La rétrospective du musée du Louvre présente cent peintures et dessins de Girodet-Trioson, peintre au talent prodigieux qu'on redécouvrit seulement en 1967 lors d'une exposition organisée à Montargis pour le bicentenaire de sa naissance. Négligé au XIXe siècle, Girodet suscita souvent l'incompréhension de ses contemporains et sombra dans un certain oubli. Un mystère plane sur ses œuvres, une ambiguïté en tout cas. Le peintre, qui rejetait la rigidité des classifications artistiques, échappe difficilement par là même à toute stricte affiliation artistique. Il s'émancipa rapidement du néoclassicisme. De même, sur le plan politique, vécut-il en marge de son époque. Hostile à la République, il n'adhéra pas à l'Empire.
L'exposition du Louvre suit une progression chronologique et embrasse l'œuvre de Girodet-Trioson dans son contexte historique et social, de la Révolution au retour des Bourbons sur le trône. Formé par David, Girodet-Trioson se démarqua rapidement de son maître - dès l'obtention du prix de Rome en 1789 - pour affirmer sa singularité, développer ses partis pris audacieux et s'affranchir de l'enseignement reçu. Son style, raffiné, poétique et voluptueux, s'affirme au fil du temps. L'étrangeté, l'érotisme énigmatique, la sensualité des formes, sont les constantes du « langage » de Girodet-Trioson. Peintre du sentiment, lecteur des théories de Rousseau, il fait affleurer à la surface de ses portraits des expressions marquées par l'émotion, la gravité ou l'innocence, autant de traits psychologiques qu'il donne à voir dans le célèbre portrait de Chateaubriand, celui de Jean-Baptiste Belley (député noir de Saint-Domingue), ceux, subtils et inondés de tendresse, du frère Benoît Agnès Trioson, ou encore, dans un tout autre genre, le portrait ironique et impitoyable de Mademoiselle Lange en Danaë.
Les années d'apprentissage.
L'exposition est dominée par quelques chefs-d'œuvre : « la Révolte du Caire », scène sensuelle pleine de virtuosité, le mystérieux « Sommeil d'Endymion », le romanesque et lumineux « Atala au tombeau », ou encore « Ossian accueillant les héros français morts pour la Patrie dans le paradis d'Odin », au sujet duquel David parla de « personnages de cristal ».

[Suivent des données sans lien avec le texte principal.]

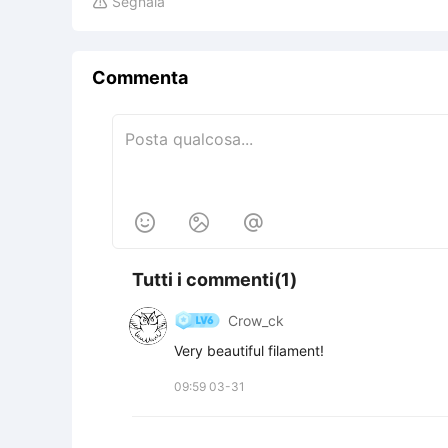
Segnala

Commenta



Tutti i commenti(1)
Crow_ck
Very beautiful filament!
09:59 03-31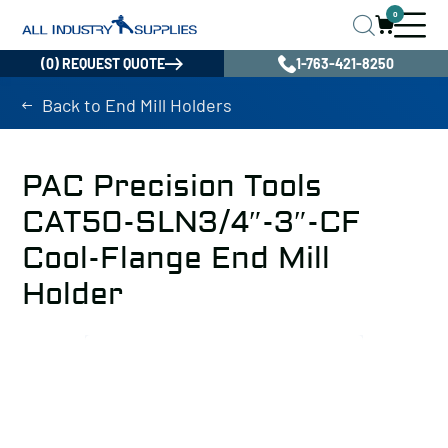
0
(0) REQUEST QUOTE
1-763-421-8250
Back to End Mill Holders
PAC Precision Tools
CAT50-SLN3/4″-3″-CF
Cool-Flange End Mill
Holder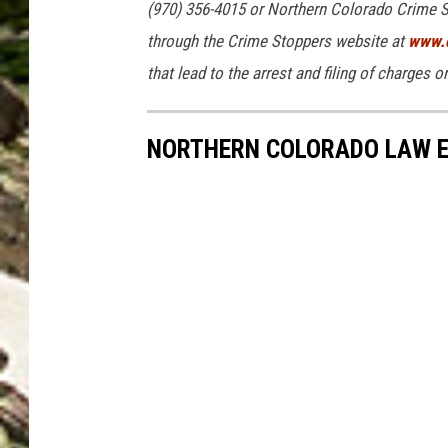
(970) 356-4015 or Northern Colorado Crime S
a
through the Crime Stoppers website at
www.c
l
that lead to the arrest and filing of charges 
l
e
NORTHERN COLORADO LAW E
s
A
v
i
l
a
/
W
e
l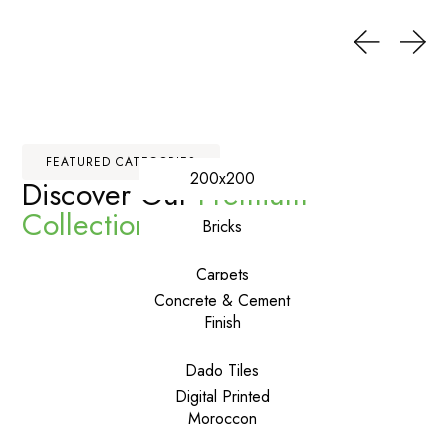
FEATURED CATEGORIES
200x200
Discover Our
Premium
Collections
Bricks
Carpets
Concrete & Cement
Finish
Dado Tiles
Digital Printed
Moroccon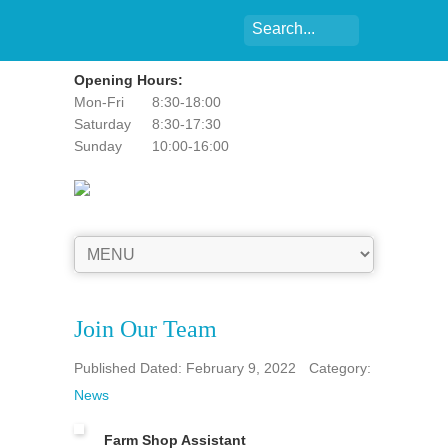
Opening Hours:
Mon-Fri
8:30-18:00
Saturday
8:30-17:30
Sunday
10:00-16:00
Join Our Team
Published Dated: February 9, 2022
Category:
News
Farm Shop Assistant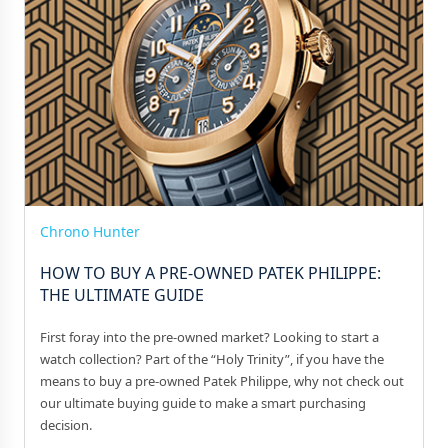
Chrono Hunter
HOW TO BUY A PRE-OWNED PATEK PHILIPPE:
THE ULTIMATE GUIDE
First foray into the pre-owned market? Looking to start a
watch collection? Part of the “Holy Trinity”, if you have the
means to buy a pre-owned Patek Philippe, why not check out
our ultimate buying guide to make a smart purchasing
decision.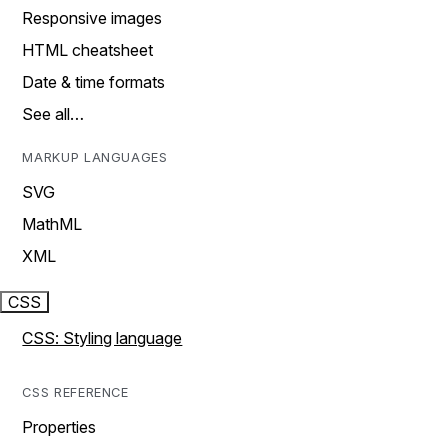
Responsive images
HTML cheatsheet
Date & time formats
See all…
MARKUP LANGUAGES
SVG
MathML
XML
CSS
CSS: Styling language
CSS REFERENCE
Properties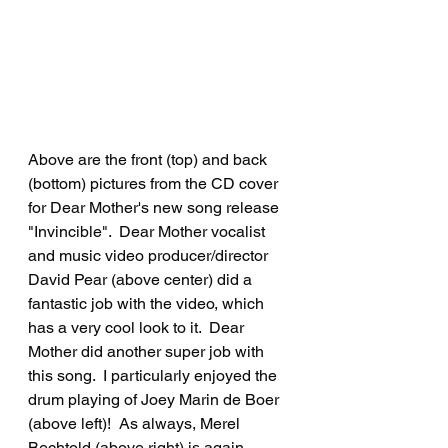
Above are the front (top) and back 
(bottom) pictures from the CD cover 
for Dear Mother's new song release 
"Invincible".  Dear Mother vocalist 
and music video producer/director 
David Pear (above center) did a 
fantastic job with the video, which 
has a very cool look to it.  Dear 
Mother did another super job with 
this song.  I particularly enjoyed the 
drum playing of Joey Marin de Boer 
(above left)!  As always, Merel 
Bechtold (above right) is again 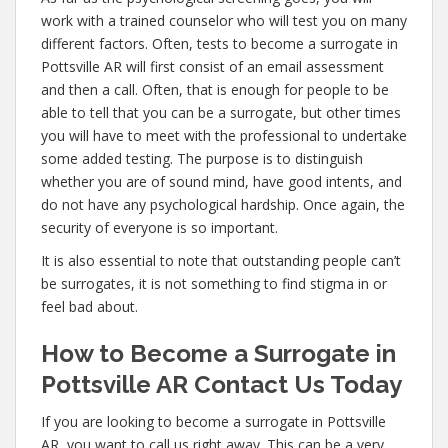
work with a trained counselor who will test you on many
different factors. Often, tests to become a surrogate in
Pottsville AR will first consist of an email assessment
and then a call. Often, that is enough for people to be
able to tell that you can be a surrogate, but other times
you will have to meet with the professional to undertake
some added testing. The purpose is to distinguish
whether you are of sound mind, have good intents, and
do not have any psychological hardship. Once again, the
security of everyone is so important.
It is also essential to note that outstanding people can’t
be surrogates, it is not something to find stigma in or
feel bad about.
How to Become a Surrogate in
Pottsville AR Contact Us Today
If you are looking to become a surrogate in Pottsville
AR, you want to call us right away. This can be a very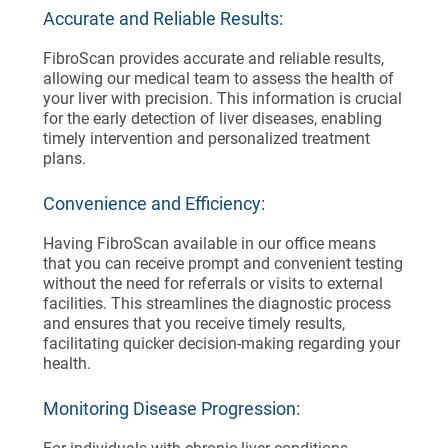
Accurate and Reliable Results:
FibroScan provides accurate and reliable results,
allowing our medical team to assess the health of
your liver with precision. This information is crucial
for the early detection of liver diseases, enabling
timely intervention and personalized treatment
plans.
Convenience and Efficiency:
Having FibroScan available in our office means
that you can receive prompt and convenient testing
without the need for referrals or visits to external
facilities. This streamlines the diagnostic process
and ensures that you receive timely results,
facilitating quicker decision-making regarding your
health.
Monitoring Disease Progression: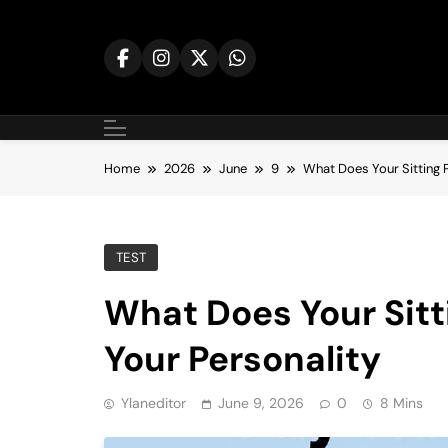
Skip
to
content
Home
2026
June
9
What Does Your Sitting 
TEST
What Does Your Sitt
Your Personality
Ylaneditor
June 9, 2026
0
8 Mins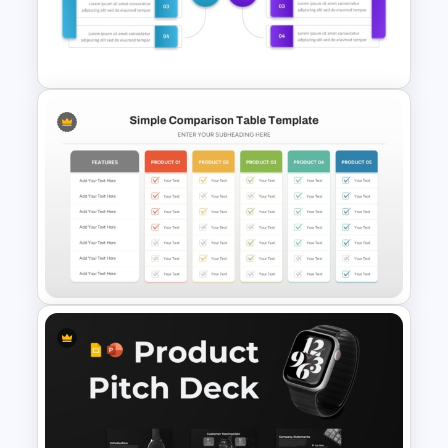
PowerPoint and Google Slides
Template
Before And After Comparison
PowerPoint Template
Simple Product Comparison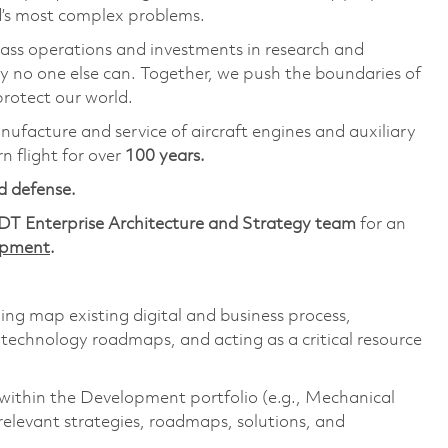
ld’s most complex problems.
lass operations and investments in research and
y no one else can. Together, we push the boundaries of
rotect our world.
anufacture and service of aircraft engines and auxiliary
 flight for over
100 years.
d defense.
DT Enterprise Architecture and Strategy team
for an
lopment
.
ping map existing digital and business process,
 technology roadmaps, and acting as a critical resource
within the Development portfolio (e.g., Mechanical
relevant strategies, roadmaps, solutions, and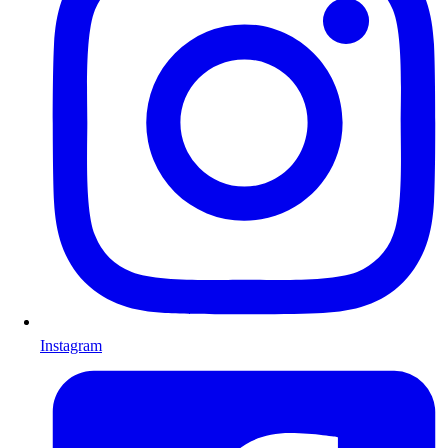
Instagram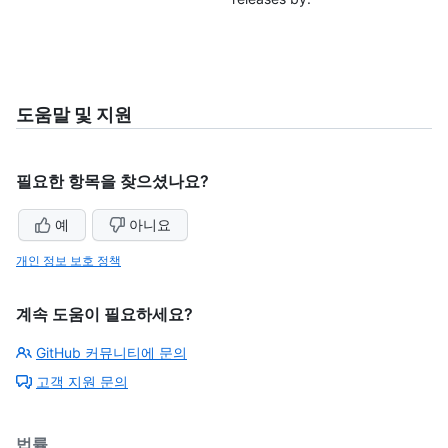
도움말 및 지원
필요한 항목을 찾으셨나요?
예
아니요
개인 정보 보호 정책
계속 도움이 필요하세요?
GitHub 커뮤니티에 문의
고객 지원 문의
법률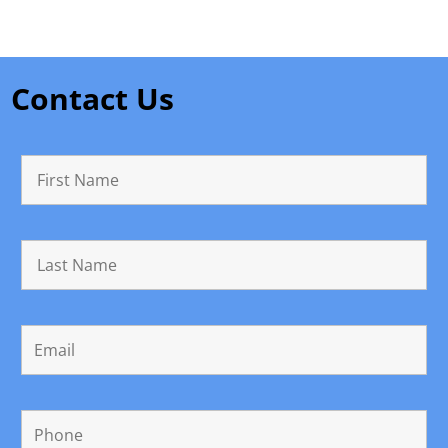
Contact Us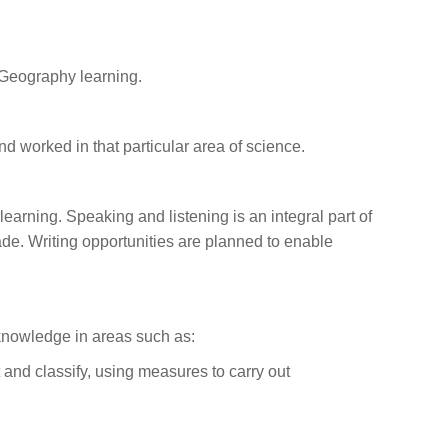
 Geography learning.
nd worked in that particular area of science.
 learning. Speaking and listening is an integral part of
de. Writing opportunities are planned to enable
 knowledge in areas such as:
 and classify, using measures to carry out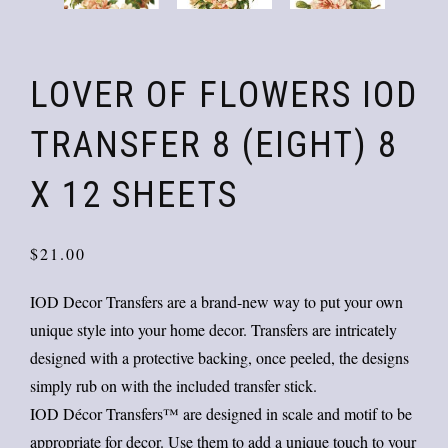
LOVER OF FLOWERS IOD
TRANSFER 8 (EIGHT) 8
X 12 SHEETS
$
21.00
IOD Decor Transfers are a brand-new way to put your own
unique style into your home decor. Transfers are intricately
designed with a protective backing, once peeled, the designs
simply rub on with the included transfer stick.
IOD Décor Transfers™ are designed in scale and motif to be
appropriate for decor. Use them to add a unique touch to your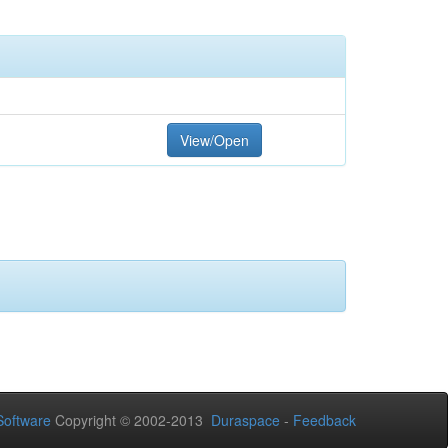
View/Open
oftware
Copyright © 2002-2013
Duraspace
-
Feedback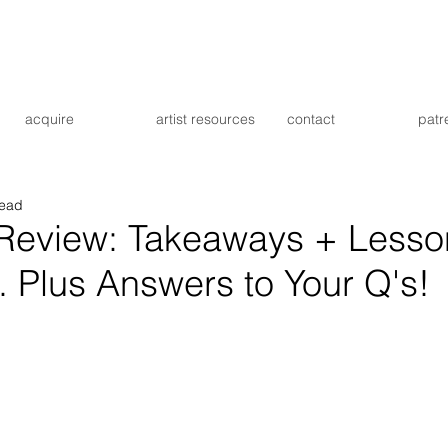
acquire
artist resources
contact
patr
read
 Review: Takeaways + Lesso
 Plus Answers to Your Q's!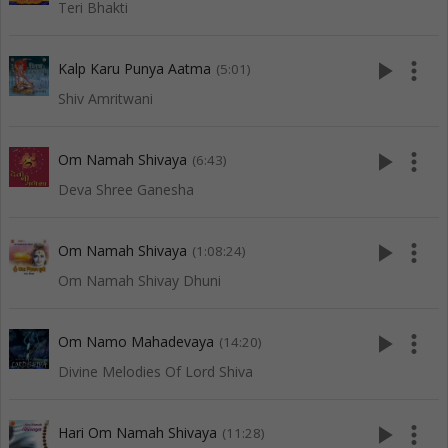
Teri Bhakti
play_arrow
more_vert
Kalp Karu Punya Aatma
(5:01)
Shiv Amritwani
play_arrow
more_vert
Om Namah Shivaya
(6:43)
Deva Shree Ganesha
play_arrow
more_vert
Om Namah Shivaya
(1:08:24)
Om Namah Shivay Dhuni
play_arrow
more_vert
Om Namo Mahadevaya
(14:20)
Divine Melodies Of Lord Shiva
play_arrow
more_vert
Hari Om Namah Shivaya
(11:28)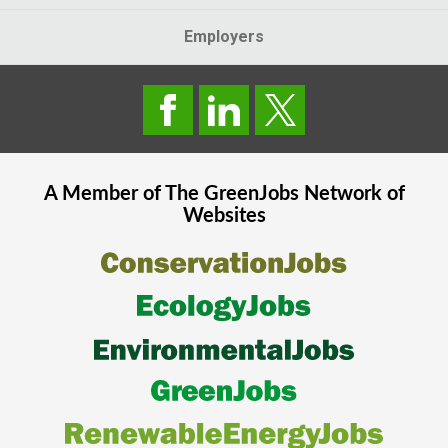
Employers
A Member of The
GreenJobs
Network of
Websites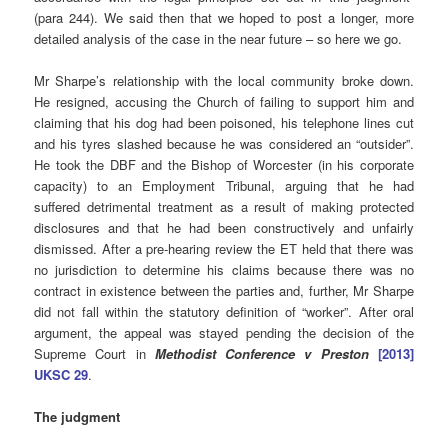
(para 244). We said then that we hoped to post a longer, more
detailed analysis of the case in the near future – so here we go.
Mr Sharpe’s relationship with the local community broke down.
He resigned, accusing the Church of failing to support him and
claiming that his dog had been poisoned, his telephone lines cut
and his tyres slashed because he was considered an “outsider”.
He took the DBF and the Bishop of Worcester (in his corporate
capacity) to an Employment Tribunal, arguing that he had
suffered detrimental treatment as a result of making protected
disclosures and that he had been constructively and unfairly
dismissed. After a pre-hearing review the ET held that there was
no jurisdiction to determine his claims because there was no
contract in existence between the parties and, further, Mr Sharpe
did not fall within the statutory definition of “worker”. After oral
argument, the appeal was stayed pending the decision of the
Supreme Court in
Methodist Conference v Preston
[2013]
UKSC 29
.
The judgment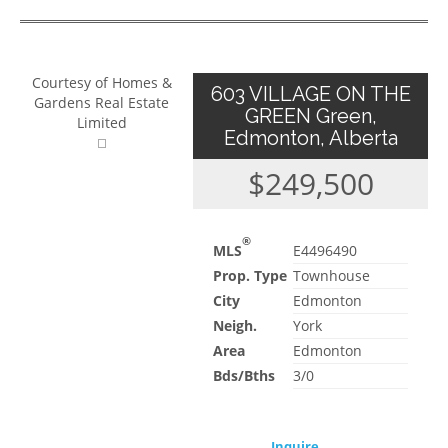
Courtesy of Homes &
603 VILLAGE ON THE
Gardens Real Estate
GREEN Green,
Limited
Edmonton, Alberta
$249,500
®
MLS
E4496490
Prop. Type
Townhouse
City
Edmonton
Neigh.
York
Area
Edmonton
Bds/Bths
3/0
Inquire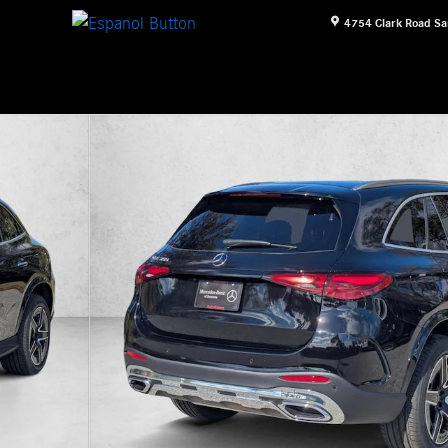
4754 Clark Road
Sa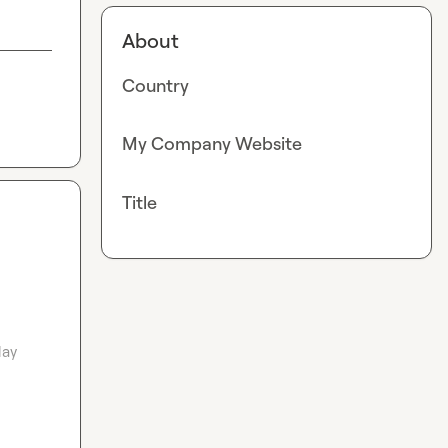
About
Country
My Company Website
Title
ay 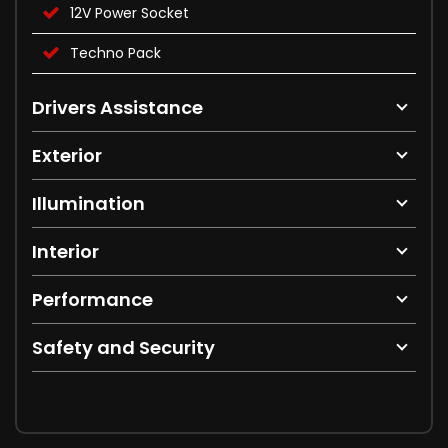
12V Power Socket
Techno Pack
Drivers Assistance
Exterior
Illumination
Interior
Performance
Safety and Security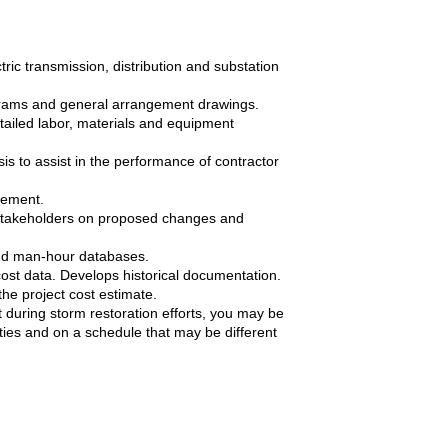
tric transmission, distribution and substation
agrams and general arrangement drawings.
tailed labor, materials and equipment
is to assist in the performance of contractor
gement.
stakeholders on proposed changes and
and man-hour databases.
cost data. Develops historical documentation.
the project cost estimate.
during storm restoration efforts, you may be
uties and on a schedule that may be different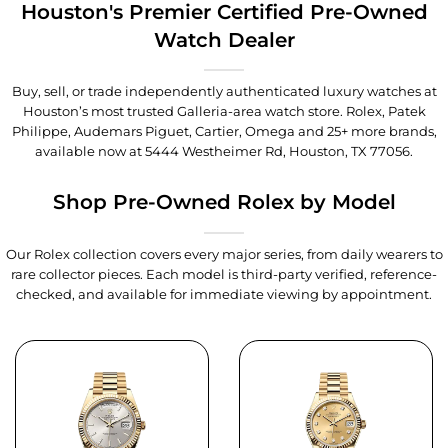
Houston's Premier Certified Pre-Owned
Watch Dealer
Buy, sell, or trade independently authenticated luxury watches at
Houston’s most trusted Galleria-area watch store. Rolex, Patek
Philippe, Audemars Piguet, Cartier, Omega and 25+ more brands,
available now at
5444 Westheimer Rd, Houston, TX 77056
.
Shop Pre-Owned Rolex by Model
Our Rolex collection covers every major series, from daily wearers to
rare collector pieces. Each model is third-party verified, reference-
checked, and available for immediate viewing by appointment.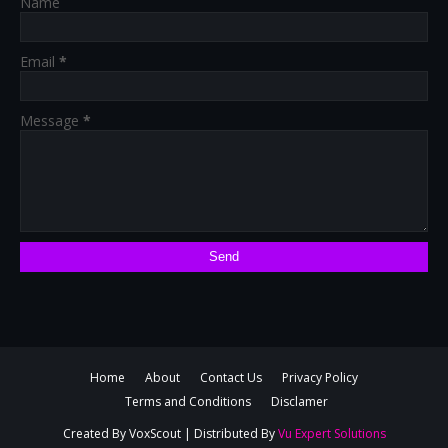
Name
Email
*
Message
*
Home
About
Contact Us
Privacy Policy
Terms and Conditions
Disclamer
Created By
VoxScout
| Distributed By
Vu Expert Solutions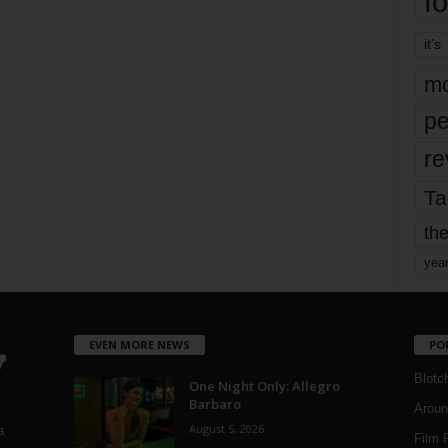
fo
it’s
mo
pe
re
Ta
the
yea
EVEN MORE NEWS
PO
Blotc
One Night Only: Allegro
Barbaro
Aroun
August 5, 2026
a
Film 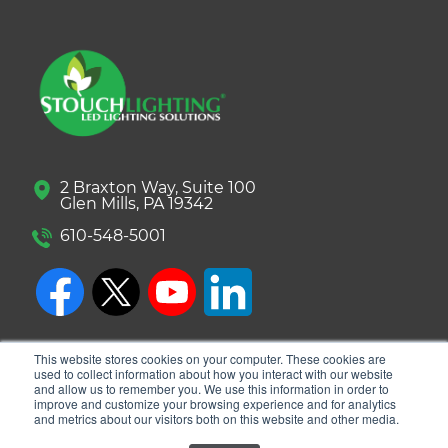
2 Braxton Way, Suite 100
Glen Mills, PA 19342
610-548-5001
This website stores cookies on your computer. These cookies are
used to collect information about how you interact with our website
and allow us to remember you. We use this information in order to
improve and customize your browsing experience and for analytics
and metrics about our visitors both on this website and other media.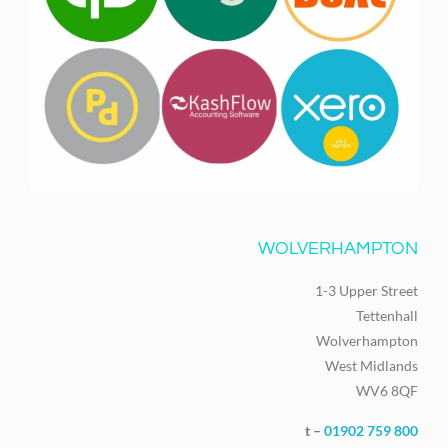
WOLVERHAMPTON
1-3 Upper Street
Tettenhall
Wolverhampton
West Midlands
WV6 8QF
t –
01902 759 800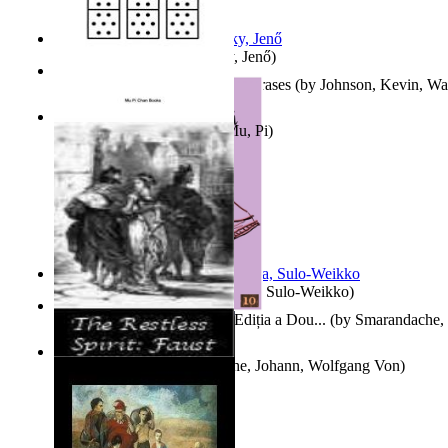
Nagy tudósok
(by
Cholnoky, Jenő
)
300-Plus Problem Words and Phrases
(by
Johnson, Kevin, W
Counting Rows
(by
Chan, Mu, Pi
)
Herrana ja heittiönä
(by
Pekkola, Sulo-Weikko
)
Povești De Adormit Copiii : Ediția a Dou...
(by
Smarandache, 
The Restless Spirit
(by
Goethe, Johann, Wolfgang Von
)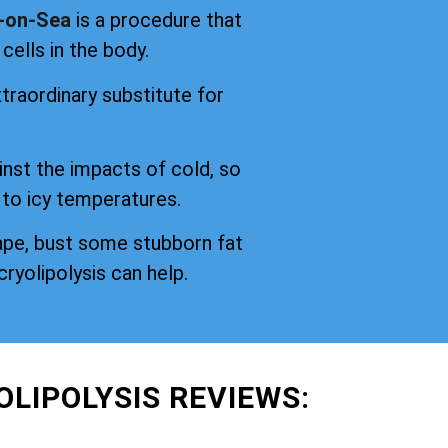
n-on-Sea
is a procedure that
cells in the body.
traordinary substitute for
inst the impacts of cold, so
 to icy temperatures.
ape, bust some stubborn fat
cryolipolysis can help.
OLIPOLYSIS REVIEWS:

Une exposition au musée Girodet de Montargis, la ville natale du peintre, s'intéresse quant à elle à ses années d'apprentissage, jusqu'à sa fortune. Elle nous présente les « camarades-rivaux » de Girodet-Trioson, qui furent tous des élèves de David : François-Xavier Fabre, François Gérard, Antoine-Jean Gros, Jean-Baptiste Wicar et Jean-Baptiste Isabey. Le parcours retrace les années de formation de ces artistes auprès du maître, évoque l'indispensable voyage en Italie et les années 1790 marquées par l'émancipation de ces jeunes talents, qui deviendront progressivement les artistes officiels de l'Empire, tandis que Girodet-Trioson, lui, gardera ce regard sensible porté sur les choses et les êtres, aux antipodes de la peinture d'histoire sévère et moralisatrice. Son art est précurseur. On y perçoit les prémices du symbolisme et de son « mystère de toute chose », on y pressent aussi le surréalisme et la toute-puissance du rêve.
« Girodet », musée du Louvre,Hall Napoléon, Tél. 01.40.20.50.50, Jusqu'au 2 janvier. « Gérard, Girodet, Gros. L'atelier de David », MMusée du Louvre, salles Mollien, jusqu'au 16 janvier.
« Au-delà du Maître - Girodet et l'atelier de David », musée Girodet, 45200 Montargis, tél. 02.38.98.07.81, jusqu'au 31 décembre.
« Girodet et les décors de Compiègne », musée national du château, 60200 Compiègne, tél. 03.44.38.47.00, jusqu'au 6 janvier.
« Péquignot et Girodet : une amitié artistique », musée Magnin, 21000 Dijon, tél. 03.80.67.11.10, jusqu'au 31 décembre.
• Publications : catalogue de l'exposition, coédition musée du Louvre éditions/Gallimard, 352 p., 49 euros. A paraître en novembre, une monographie sur Girodet par Anne Lafont, coéditions Biro/RMN, 144 p., 30 euros.